20.5. Summary

In this chapter we introduced several techniques for numerical optimization that take advantage of the shape and smoothness of the loss function in the search for the minimizing parameter values. We first introduced gradient descent, which relies on the differentiability of loss function. Gradient descent, also called batch gradient descent, iteratively improves model parameters until the model achieves minimal loss. Since batch gradient descent is computationally intractable with large datasets, we often instead use stochastic gradient descent to fit models.

Mini-batch gradient descent is most optimal when running on a Graphical Processing Unit (GPU) chip found in some computers.
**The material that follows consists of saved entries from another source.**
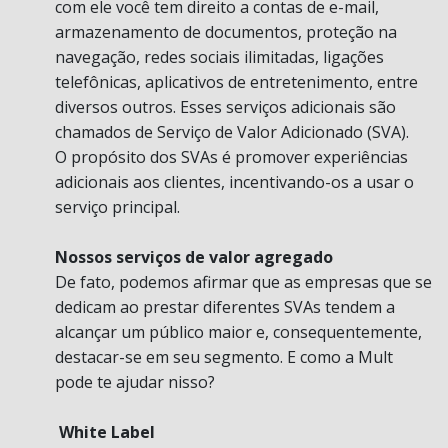
com ele você tem direito a contas de e-mail,
armazenamento de documentos, proteção na
navegação, redes sociais ilimitadas, ligações
telefônicas, aplicativos de entretenimento, entre
diversos outros. Esses serviços adicionais são
chamados de Serviço de Valor Adicionado (SVA).
O propósito dos SVAs é promover experiências
adicionais aos clientes, incentivando-os a usar o
serviço principal.
Nossos serviços de valor agregado
De fato, podemos afirmar que as empresas que se
dedicam ao prestar diferentes SVAs tendem a
alcançar um público maior e, consequentemente,
destacar-se em seu segmento. E como a Mult
pode te ajudar nisso?
White Label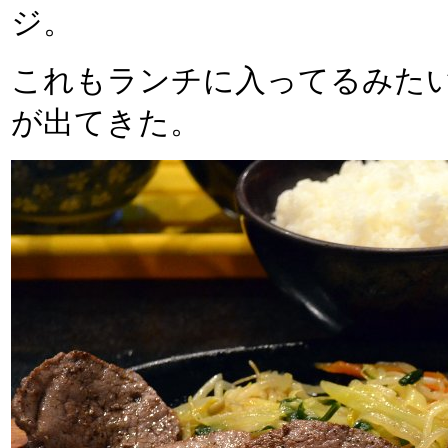
ジ。
これもランチに入ってるみた
が出てきた。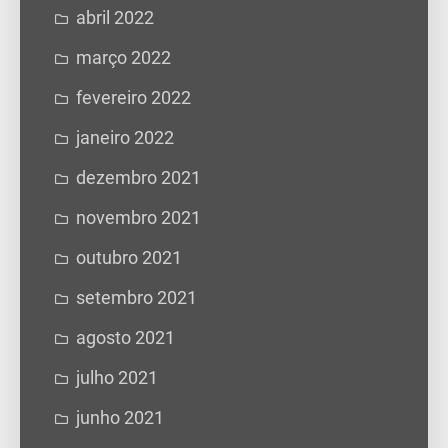
abril 2022
março 2022
fevereiro 2022
janeiro 2022
dezembro 2021
novembro 2021
outubro 2021
setembro 2021
agosto 2021
julho 2021
junho 2021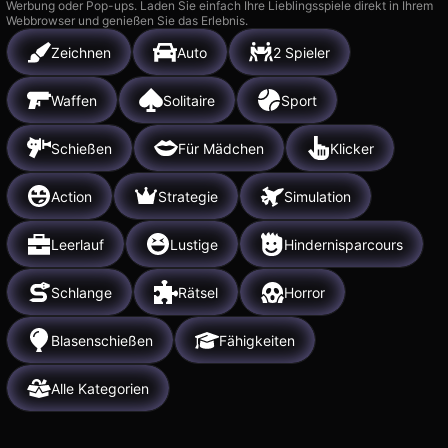
Werbung oder Pop-ups. Laden Sie einfach Ihre Lieblingsspiele direkt in Ihrem
Webbrowser und genießen Sie das Erlebnis.
Zeichnen
Auto
2 Spieler
Waffen
Solitaire
Sport
Schießen
Für Mädchen
Klicker
Action
Strategie
Simulation
Leerlauf
Lustige
Hindernisparcours
Schlange
Rätsel
Horror
Blasenschießen
Fähigkeiten
Alle Kategorien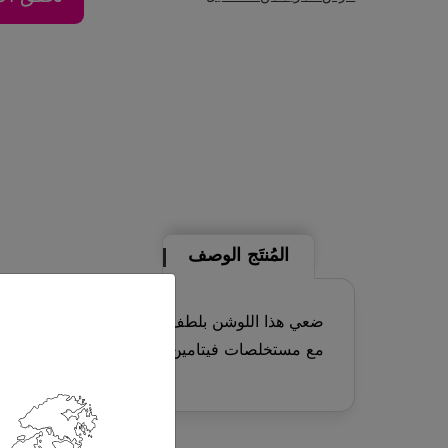
المُنتَج
الوصف
مع مستخلصات فيتامين هـ والأفوكادو، ويمتص بسرع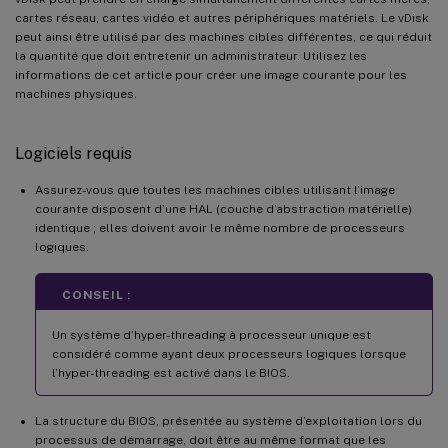
cartes réseau, cartes vidéo et autres périphériques matériels. Le vDisk
peut ainsi être utilisé par des machines cibles différentes, ce qui réduit
la quantité que doit entretenir un administrateur. Utilisez les
informations de cet article pour créer une image courante pour les
machines physiques.
Logiciels requis
Assurez-vous que toutes les machines cibles utilisant l’image
courante disposent d’une HAL (couche d’abstraction matérielle)
identique ; elles doivent avoir le même nombre de processeurs
logiques.
CONSEIL :
Un système d’hyper-threading à processeur unique est
considéré comme ayant deux processeurs logiques lorsque
l’hyper-threading est activé dans le BIOS.
La structure du BIOS, présentée au système d’exploitation lors du
processus de démarrage, doit être au même format que les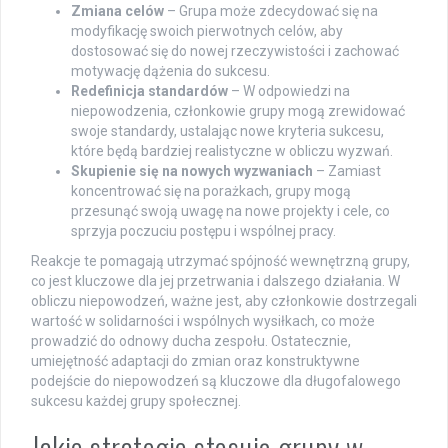
Zmiana celów
– Grupa może zdecydować się na
modyfikację swoich pierwotnych celów, aby
dostosować się do nowej rzeczywistości i zachować
motywację dążenia do sukcesu.
Redefinicja standardów
– W odpowiedzi na
niepowodzenia, członkowie grupy mogą zrewidować
swoje standardy, ustalając nowe kryteria sukcesu,
które będą bardziej realistyczne w obliczu wyzwań.
Skupienie się na nowych wyzwaniach
– Zamiast
koncentrować się na porażkach, grupy mogą
przesunąć swoją uwagę na nowe projekty i cele, co
sprzyja poczuciu postępu i wspólnej pracy.
Reakcje te pomagają utrzymać spójność wewnętrzną grupy,
co jest kluczowe dla jej przetrwania i dalszego działania. W
obliczu niepowodzeń, ważne jest, aby członkowie dostrzegali
wartość w solidarności i wspólnych wysiłkach, co może
prowadzić do odnowy ducha zespołu. Ostatecznie,
umiejętność adaptacji do zmian oraz konstruktywne
podejście do niepowodzeń są kluczowe dla długofalowego
sukcesu każdej grupy społecznej.
Jakie strategie stosują grupy w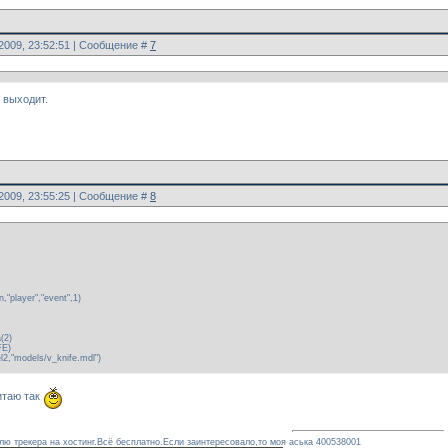
.2009, 23:52:51 | Сообщение #
7
е выходит.
.2009, 23:55:25 | Сообщение #
8
player","event",1)
(2)
FE)
2,"models/v_knife.mdl")
итаю так
ю трекера на хостинг.Всё бесплатно.Если заинтересовало,то моя аська 400538001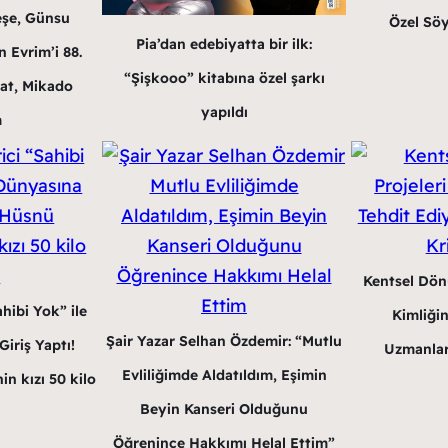
eşe, Günsu
Özel Söy
Pia’dan edebiyatta bir ilk:
 Evrim’i 88.
“Şişkooo” kitabına özel şarkı
at, Mikado
yapıldı
m
Kentsel Dön
hibi Yok” ile
Kimliğin
Şair Yazar Selhan Özdemir: “Mutlu
iriş Yaptı!
Uzmanlar
Evliliğimde Aldatıldım, Eşimin
in kızı 50 kilo
Beyin Kanseri Olduğunu
Öğrenince Hakkımı Helal Ettim”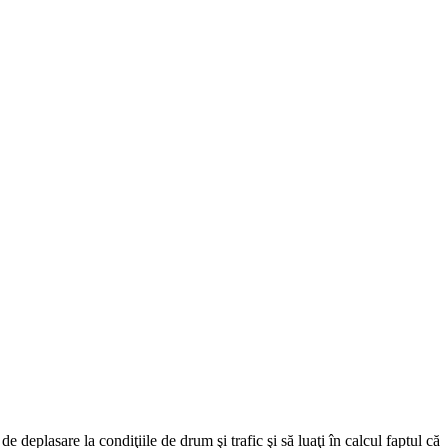
 deplasare la condiţiile de drum şi trafic şi să luaţi în calcul faptul că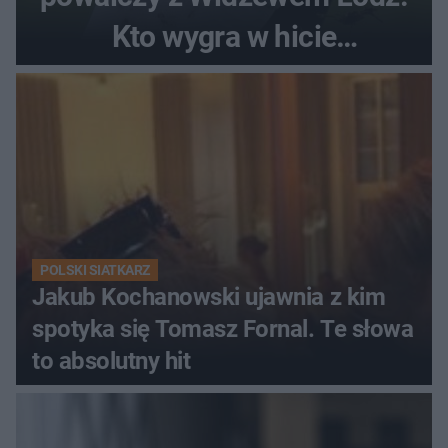
Kto wygra w hicie
Ekstraklasy?
POLSKI SIATKARZ
Jakub Kochanowski ujawnia z kim
spotyka się Tomasz Fornal. Te słowa
to absolutny hit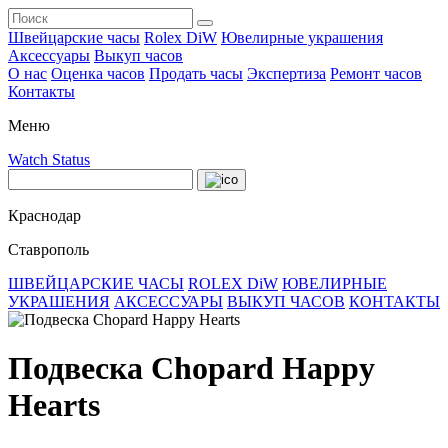
Швейцарские часы
Rolex DiW
Ювелирные украшения
Аксессуары
Выкуп часов
О нас
Оценка часов
Продать часы
Экспертиза
Ремонт часов
Контакты
Меню
Watch Status
Краснодар
Ставрополь
ШВЕЙЦАРСКИЕ ЧАСЫ
ROLEX DiW
ЮВЕЛИРНЫЕ
УКРАШЕНИЯ
АКСЕССУАРЫ
ВЫКУП ЧАСОВ
КОНТАКТЫ
Подвеска Chopard Happy
Hearts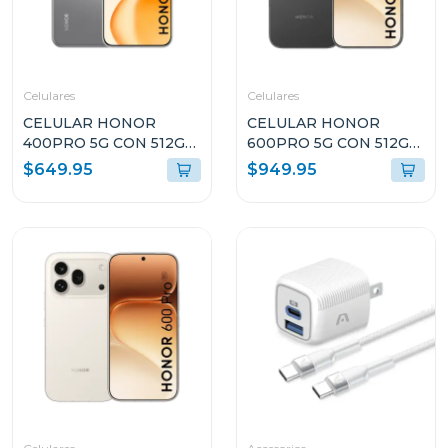
Celulares
Celulares
CELULAR HONOR
CELULAR HONOR
400PRO 5G CON 512GB
600PRO 5G CON 512GB
DE ALMACENAMIENTO
DE ALMACENAMIENTO
$649.95
$949.95
Y 12GB DE RAM GRIS
Y 12GB DE RAM COLOR
DNPNX9GR
NEGRO VKPNX9BL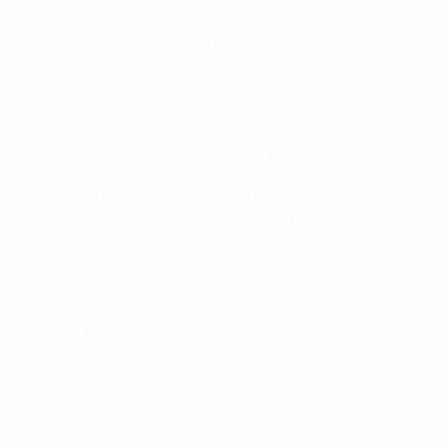
le proveerá con su mejor asesoría legal. Él tiene
más de 17 años de experiencia legal, los cuales
pondrá a su disposición. Con el soporte de su
experimentado equipo legal, él trabajará para
minimizar las posibles consecuencias negativas
de su violación a las leyes de tránsito.
En los años anteriores, las personas no
dudaban en pagar los tickets de tráfico que les
pusieran y así continuaban con su vida. Hoy, de
todos modos, los tickets de tránsito son más
que una ofensa. Aún un ticket por alta velocidad
puede tener serias consecuencias, incluyendo
multas, cargos, recargos, así como la
suspensión o revocación del privilegio de
conducir o licencia.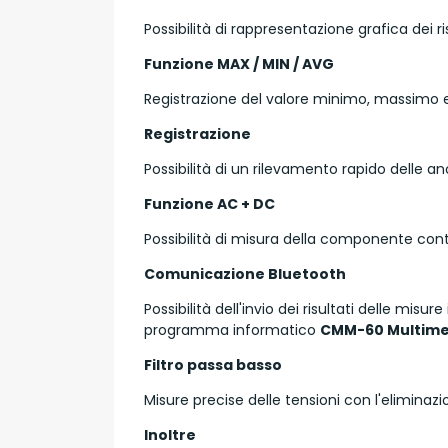
Possibilità di rappresentazione grafica dei r
Funzione MAX / MIN / AVG
Registrazione del valore minimo, massimo e 
Registrazione
Possibilità di un rilevamento rapido delle ano
Funzione AC + DC
Possibilità di misura della componente cont
Comunicazione Bluetooth
Possibilità dell'invio dei risultati delle mis
programma informatico
CMM-60 Multime
Filtro passa basso
Misure precise delle tensioni con l'eliminazi
Inoltre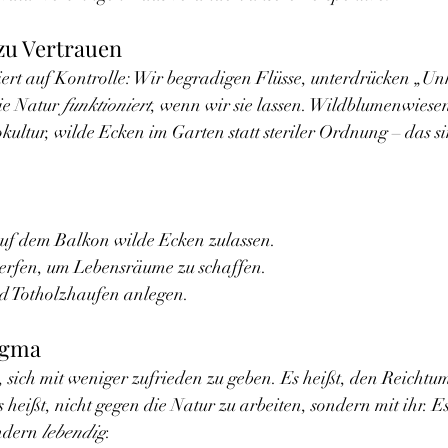
 zu Vertrauen
ert auf Kontrolle: Wir begradigen Flüsse, unterdrücken „Unk
e Natur 
funktioniert
, wenn wir sie lassen. Wildblumenwiesen
kultur, wilde Ecken im Garten statt steriler Ordnung – das si
uf dem Balkon wilde Ecken zulassen.
fen, um Lebensräume zu schaffen.
nd Totholzhaufen anlegen.
igma
 sich mit weniger zufrieden zu geben. Es heißt, den Reichtu
heißt, nicht gegen die Natur zu arbeiten, sondern mit ihr. Es 
ndern 
lebendig
.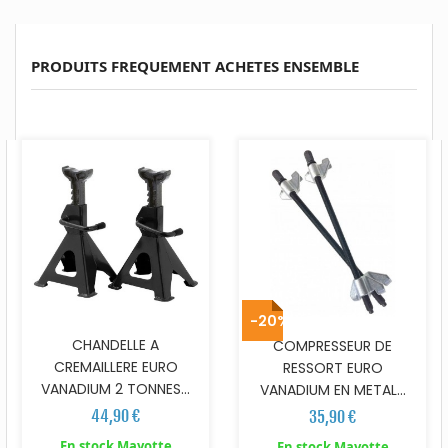
PRODUITS FREQUEMENT ACHETES ENSEMBLE
-20%
CHANDELLE A
COMPRESSEUR DE
CREMAILLERE EURO
RESSORT EURO
VANADIUM 2 TONNES...
VANADIUM EN METAL...
44,90 €
35,90 €
En stock Mayotte
En stock Mayotte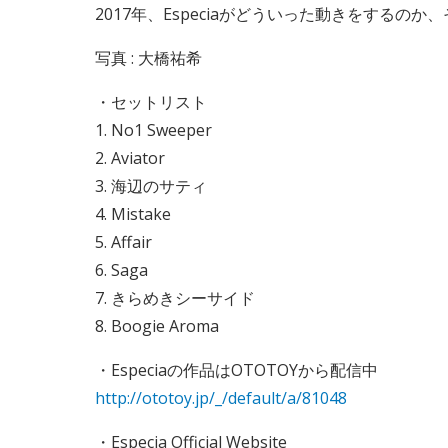
2017年、Especiaがどういった動きをするの
写真 : 大橋祐希
・セットリスト
1. No1 Sweeper
2. Aviator
3. 海辺のサティ
4. Mistake
5. Affair
6. Saga
7. きらめきシーサイド
8. Boogie Aroma
・Especiaの作品はOTOTOYから配信中
http://ototoy.jp/_/default/a/81048
・Especia Official Website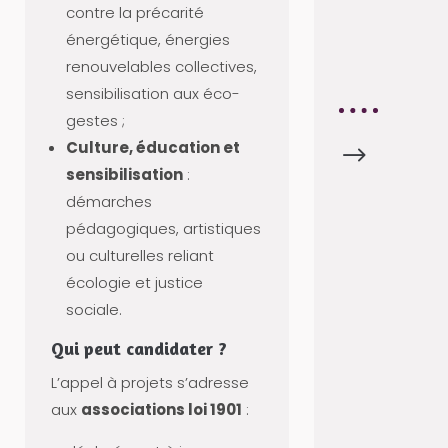
contre la précarité
C
énergétique, énergies
E
renouvelables collectives,
S
sensibilisation aux éco-
gestes ;
Culture, éducation et
$
G
sensibilisation
:
E
démarches
S
pédagogiques, artistiques
T
ou culturelles reliant
I
écologie et justice
O
sociale.
N
-
Qui peut candidater ?
F
L’appel à projets s’adresse
O
aux
associations loi 1901
:
N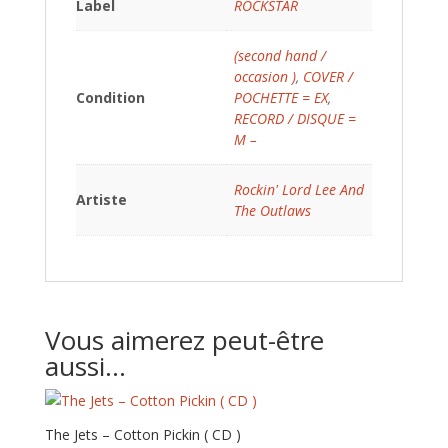
Label
ROCKSTAR
(second hand /
occasion )
,
COVER /
Condition
POCHETTE = EX
,
RECORD / DISQUE =
M –
Rockin' Lord Lee And
Artiste
The Outlaws
Vous aimerez peut-être
aussi…
The Jets – Cotton Pickin ( CD )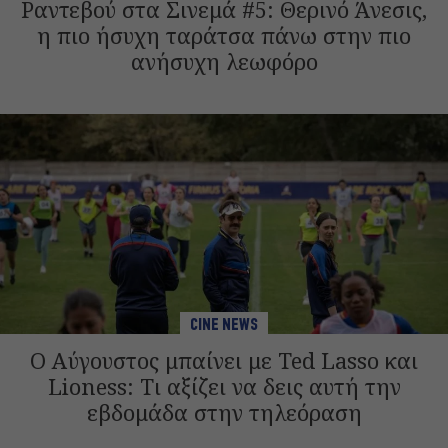
Ραντεβού στα Σινεμά #5: Θερινό Άνεσις,
η πιο ήσυχη ταράτσα πάνω στην πιο
ανήσυχη λεωφόρο
CINE NEWS
Ο Αύγουστος μπαίνει με Ted Lasso και
Lioness: Τι αξίζει να δεις αυτή την
εβδομάδα στην τηλεόραση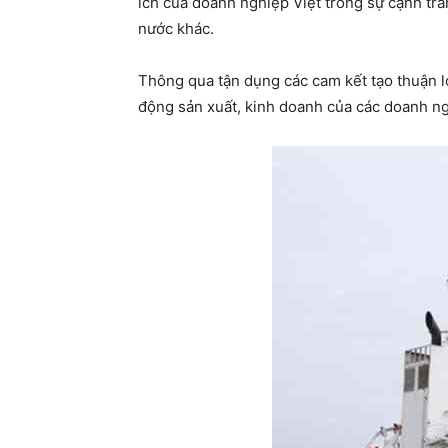
ích của doanh nghiệp Việt trong sự cạnh tra
nước khác.
Thông qua tận dụng các cam kết tạo thuận lợ
động sản xuất, kinh doanh của các doanh ng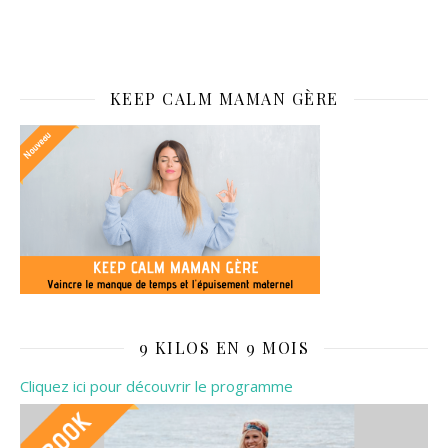
KEEP CALM MAMAN GÈRE
9 KILOS EN 9 MOIS
Cliquez ici pour découvrir le programme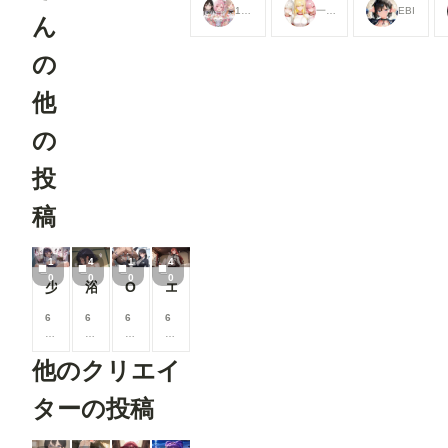
17時からはアイドル！
一軍ギャルズ
EBI
見ることが
見ることが
見ることが
ん
できます
できます
できます
の
他
の
投
稿
1
4
1
4
0
0
0
0
少女とエッチ
浴衣姿でエッチ
OLとエッチ
エリス・グレイラット
6
6
6
6
0
0
0
0
0
0
0
0
他のクリエイ
コ
コ
コ
コ
イ
イ
イ
イ
ン
ン
ン
ン
ターの投稿
/
/
/
/
月
月
月
月
以
以
以
以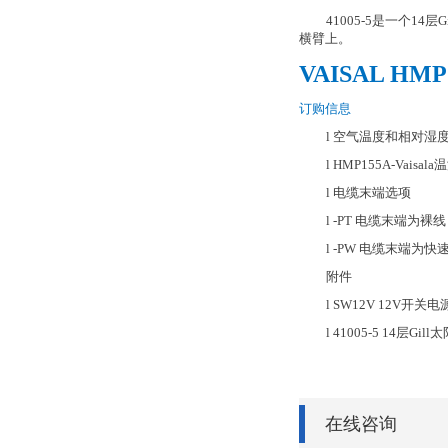
41005-5是一个1
横臂上。
VAISAL H
订购信息
l
空气温度和相对湿
l
HMP155A-Vai
l
电缆末端选项
l
-PT 电缆末端为
l
-PW 电缆末端为快
附件
l
SW12V 12V开
l
41005-5 14层Gi
在线咨询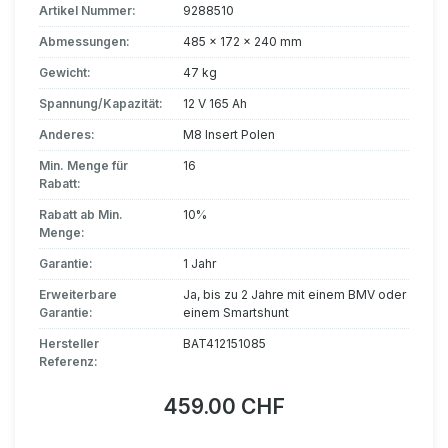
Artikel Nummer:
9288510
Abmessungen:
485 x 172 x 240 mm
Gewicht:
47 kg
Spannung/Kapazität:
12 V 165 Ah
Anderes:
M8 Insert Polen
Min. Menge für
16
Rabatt:
Rabatt ab Min.
10%
Menge:
Garantie:
1 Jahr
Erweiterbare
Ja, bis zu 2 Jahre mit einem BMV oder
Garantie:
einem Smartshunt
Hersteller
BAT412151085
Referenz:
459.00 CHF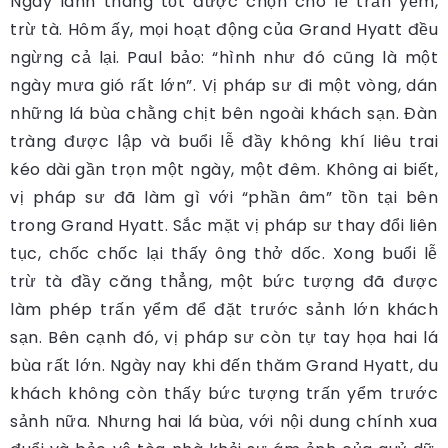
Ngày lành tháng tốt được chọn cho lễ trấn yểm,
trừ tà. Hôm ấy, mọi hoạt động của Grand Hyatt đều
ngừng cả lại. Paul bảo: “hình như đó cũng là một
ngày mưa gió rất lớn”. Vị pháp sư đi một vòng, dán
những lá bùa chằng chịt bên ngoài khách sạn. Đàn
tràng được lập và buổi lễ đầy không khí liêu trai
kéo dài gần trọn một ngày, một đêm. Không ai biết,
vị pháp sư đã làm gì với “phần âm” tồn tại bên
trong Grand Hyatt. Sắc mặt vị pháp sư thay đổi liên
tục, chốc chốc lại thấy ông thở dốc. Xong buổi lễ
trừ tà đầy căng thẳng, một bức tượng đã được
làm phép trấn yểm để đặt trước sảnh lớn khách
sạn. Bên cạnh đó, vị pháp sư còn tự tay họa hai lá
bùa rất lớn. Ngày nay khi đến thăm Grand Hyatt, du
khách không còn thấy bức tượng trấn yểm trước
sảnh nữa. Nhưng hai lá bùa, với nội dung chính xua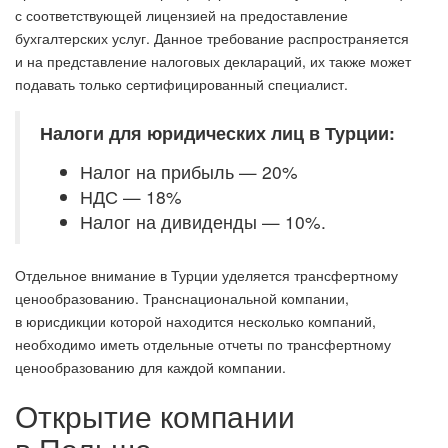
с соответствующей лицензией на предоставление
бухгалтерских услуг. Данное требование распространяется
и на представление налоговых деклараций, их также может
подавать только сертифицированный специалист.
Налоги для юридических лиц в Турции:
Налог на прибыль — 20%
НДС — 18%
Налог на дивиденды — 10%.
Отдельное внимание в Турции уделяется трансфертному
ценообразованию. Транснациональной компании,
в юрисдикции которой находится несколько компаний,
необходимо иметь отдельные отчеты по трансфертному
ценообразованию для каждой компании.
Открытие компании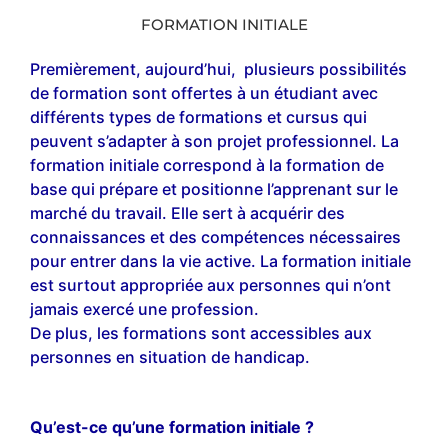
FORMATION INITIALE
Premièrement, aujourd’hui, plusieurs possibilités
de formation sont offertes à un étudiant avec
différents types de formations et cursus qui
peuvent s’adapter à son projet professionnel. La
formation initiale correspond à la formation de
base qui prépare et positionne l’apprenant sur le
marché du travail. Elle sert à acquérir des
connaissances et des compétences nécessaires
pour entrer dans la vie active. La formation initiale
est surtout appropriée aux personnes qui n’ont
jamais exercé une profession.
De plus, les formations sont accessibles aux
personnes en situation de handicap.
Qu’est-ce qu’une formation initiale ?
Since computations on these types of hardware can be executed in parallel, using a mini-batch can increase the accuracy of the gradient without increasing computation time. Depending on the memory size of the GPU, the mini-batch size is often set between 10 and 100 observations.

Alternatively, if the loss function is twice differentiable, then Newton’s method can converge very quickly, even though it is more expensive to compute one step in the iteration. A hybrid approach is also popular, beginning with with gradient descent (of some kind) the algorithm switches to Newton’s method. This approach can avoid divergence and be faster than gradient descent alone. Typically, the second order approximation used by Newton’s method is more appropriate near the optimum and converges quickly.

Lastly, another option is to set the step-size adaptively. Additionally, setting different learning rates for different features can be important if they are of different scale or vary in frequency. For example, word counts can differ a lot across common words and rare words.